To do so, you would first need to add your task to the modules tasks.py
.
After doing so, you would also need to create a Loader
, Processor
, and unit tests
for the new task, placed under the relevant directories.
(1) All the supported tasks are listed in tasks.py. If your task name is not listed
in the file, please add your task to TaskType
(enum) and the task list
_task_categories
. Task names can not contain space
and different words should be
connected using -
.
(2) If the format of your task's dataset is not covered by FileType
in the file
explainaboard/constants.py
, please manually add the new format (in the case that your
task uses a standard format such as tsv, it is not necessary to add a new type).
For example:
class TaskType(str, Enum):
text_classification = "text-classification"
_task_categories: List[TaskCategory] = [
TaskCategory("text-classification", "predicting a class index or boolean value",
[Task(TaskType.text_classification, True, ["F1score", "Accuracy"])]),
]
where the parameters in TaskCategory
refers to the task's name, description, and the
list of tasks.
(1) Create a new python file text_classification.py
in the folder
explainaboard/loaders/
(2) In this file, we need to:
- create a data loader for text classification task inheriting from the class
Loader
- implement the member function
def load(self)
Here is the example for text classification:
from typing import Dict, Iterable, List
from explainaboard.constants import *
from .loader import register_loader
from .loader import Loader
@register_loader(TaskType.text_classification) # register this laod function
class TextClassificationLoader(Loader):
"""
Validate and Reformat system output file with tsv format:
text \t true_label \t predicted_label
usage:
please refer to `loaders_test.py`
"""
def load(self) -> Iterable[Dict]:
"""
:param path_system_output: the path of system output file with following format:
text \t label \t predicted_label
:return: class object
"""
super().load()
data: List[Dict] = []
if self._file_type == FileType.tsv:
for id, dp in enumerate(self._raw_data):
text, true_label, predicted_label = dp[:3]
data.append(
{
"id": str(id),
"text": text.strip(),
"true_label": true_label.strip(),
"predicted_label": predicted_label.strip(),
}
)
else:
raise NotImplementedError
return data
In general, it is a good idea to look at the loader for the most similar variety of task to the one you're trying to implement to get hints.
(3) Import this module (text_classification.py
) in __init__.py
For example, in this file explainaboard/loaders/__init__.py
, we have:
from explainaboard.loaders import text_classification
__all__ = [
'text_classification'
]
(1) Create a new python file text_classification.py
in the folder explainaboard/processors/
(2) In this file, we need to:
- create a processor for text classification task inheriting from the class
Processor
- define features that you aim to use for this task in the
_features
variable - implement the features that you want to use to perform analysis
Note that for simpler tests, this is mostly all that you need to do. For more complex
tasks, you may want to override some of the functions in the base Processor
class
implemented in processors/processor.py
. processors/text_classification.py
gives a
good example of a simpler task, and processors/named_entity_recognition.py
gives a
good example of a more complicated task.
(3) Import this module (text_classification.py) in __init__.py
For example, in this file explainaboard/processors/__init__.py
, we have:
from explainaboard.processors import text_classification
__all__ = [
'text_classification'
]
Once you finish all the above steps, you need to register the new task in the script tasks.py by declaring the supported formats, metrics, etc.

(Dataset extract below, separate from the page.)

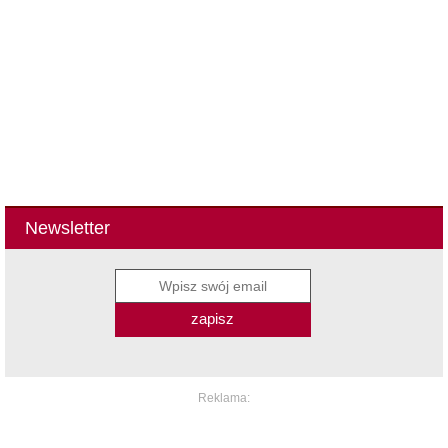
Newsletter
zapisz
Reklama:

For example, the following information can be added for text classification tasks.
TaskCategory(
"text-classification",
"predicting a class index or boolean value. ",
[
Task(
name=TaskType.text_classification,
description="""
Classify a text into one or multiple predefined categories.
See more details about the format of upload files:
https://github.com/neulab/ExplainaBoard/blob/main/docs/task_text_classification.md
""",
)
],
),
(1) Create a new python file test_text_classification.py
in the folder integration_tests/
(2) Implement unit tests for this task referencing that of other similar tasks
(1) Create a documentation task_<your_task>.md
in the docs
folder which should include
information like task description, file formats, analysis options and etc.
Here is an example.
(2) Supplement task_file_formats.md with your task doc and example files.
(3) Supplement cli_interface.md with your task description and CLI examples.